(MATERIAL PROVIDED Opens)

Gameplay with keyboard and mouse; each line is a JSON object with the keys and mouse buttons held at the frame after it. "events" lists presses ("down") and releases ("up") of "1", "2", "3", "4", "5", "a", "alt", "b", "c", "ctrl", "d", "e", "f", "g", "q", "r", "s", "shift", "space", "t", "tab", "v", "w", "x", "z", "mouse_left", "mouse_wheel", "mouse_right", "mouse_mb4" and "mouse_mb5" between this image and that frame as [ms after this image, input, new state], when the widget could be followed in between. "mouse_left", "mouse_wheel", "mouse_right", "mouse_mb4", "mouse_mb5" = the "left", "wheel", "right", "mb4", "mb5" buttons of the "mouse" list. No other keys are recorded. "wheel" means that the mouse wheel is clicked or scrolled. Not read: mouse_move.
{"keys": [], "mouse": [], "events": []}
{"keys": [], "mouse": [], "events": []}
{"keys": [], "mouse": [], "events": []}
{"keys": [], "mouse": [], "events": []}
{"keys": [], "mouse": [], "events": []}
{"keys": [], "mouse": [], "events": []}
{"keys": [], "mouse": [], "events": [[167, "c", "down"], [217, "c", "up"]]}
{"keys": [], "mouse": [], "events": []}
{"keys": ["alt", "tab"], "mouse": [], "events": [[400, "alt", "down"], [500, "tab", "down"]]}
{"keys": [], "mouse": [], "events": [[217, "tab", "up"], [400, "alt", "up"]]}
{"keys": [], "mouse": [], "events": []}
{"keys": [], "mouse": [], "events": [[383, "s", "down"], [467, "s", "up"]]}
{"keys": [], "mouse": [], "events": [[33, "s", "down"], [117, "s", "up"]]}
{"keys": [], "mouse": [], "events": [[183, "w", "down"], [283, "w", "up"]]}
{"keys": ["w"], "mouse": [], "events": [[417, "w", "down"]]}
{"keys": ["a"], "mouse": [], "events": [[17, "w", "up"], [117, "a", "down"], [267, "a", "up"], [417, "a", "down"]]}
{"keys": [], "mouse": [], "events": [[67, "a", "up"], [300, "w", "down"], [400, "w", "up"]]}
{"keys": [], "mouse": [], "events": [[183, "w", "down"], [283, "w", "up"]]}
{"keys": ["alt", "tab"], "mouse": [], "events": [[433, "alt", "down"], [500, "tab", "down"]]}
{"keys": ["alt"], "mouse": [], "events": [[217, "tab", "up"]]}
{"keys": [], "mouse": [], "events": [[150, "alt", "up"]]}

(MATERIAL PROVIDED Closes)

**EXERCISE DIRECTIONS**
Take the records above and return them exactly as written.

**YOUR RESPONSE**
Gameplay with keyboard and mouse; each line is a JSON object with the keys and mouse buttons held at the frame after it. "events" lists presses ("down") and releases ("up") of "1", "2", "3", "4", "5", "a", "alt", "b", "c", "ctrl", "d", "e", "f", "g", "q", "r", "s", "shift", "space", "t", "tab", "v", "w", "x", "z", "mouse_left", "mouse_wheel", "mouse_right", "mouse_mb4" and "mouse_mb5" between this image and that frame as [ms after this image, input, new state], when the widget could be followed in between. "mouse_left", "mouse_wheel", "mouse_right", "mouse_mb4", "mouse_mb5" = the "left", "wheel", "right", "mb4", "mb5" buttons of the "mouse" list. No other keys are recorded. "wheel" means that the mouse wheel is clicked or scrolled. Not read: mouse_move.
{"keys": [], "mouse": [], "events": []}
{"keys": [], "mouse": [], "events": []}
{"keys": [], "mouse": [], "events": []}
{"keys": [], "mouse": [], "events": []}
{"keys": [], "mouse": [], "events": []}
{"keys": [], "mouse": [], "events": []}
{"keys": [], "mouse": [], "events": [[167, "c", "down"], [217, "c", "up"]]}
{"keys": [], "mouse": [], "events": []}
{"keys": ["alt", "tab"], "mouse": [], "events": [[400, "alt", "down"], [500, "tab", "down"]]}
{"keys": [], "mouse": [], "events": [[217, "tab", "up"], [400, "alt", "up"]]}
{"keys": [], "mouse": [], "events": []}
{"keys": [], "mouse": [], "events": [[383, "s", "down"], [467, "s", "up"]]}
{"keys": [], "mouse": [], "events": [[33, "s", "down"], [117, "s", "up"]]}
{"keys": [], "mouse": [], "events": [[183, "w", "down"], [283, "w", "up"]]}
{"keys": ["w"], "mouse": [], "events": [[417, "w", "down"]]}
{"keys": ["a"], "mouse": [], "events": [[17, "w", "up"], [117, "a", "down"], [267, "a", "up"], [417, "a", "down"]]}
{"keys": [], "mouse": [], "events": [[67, "a", "up"], [300, "w", "down"], [400, "w", "up"]]}
{"keys": [], "mouse": [], "events": [[183, "w", "down"], [283, "w", "up"]]}
{"keys": ["alt", "tab"], "mouse": [], "events": [[433, "alt", "down"], [500, "tab", "down"]]}
{"keys": ["alt"], "mouse": [], "events": [[217, "tab", "up"]]}
{"keys": [], "mouse": [], "events": [[150, "alt", "up"]]}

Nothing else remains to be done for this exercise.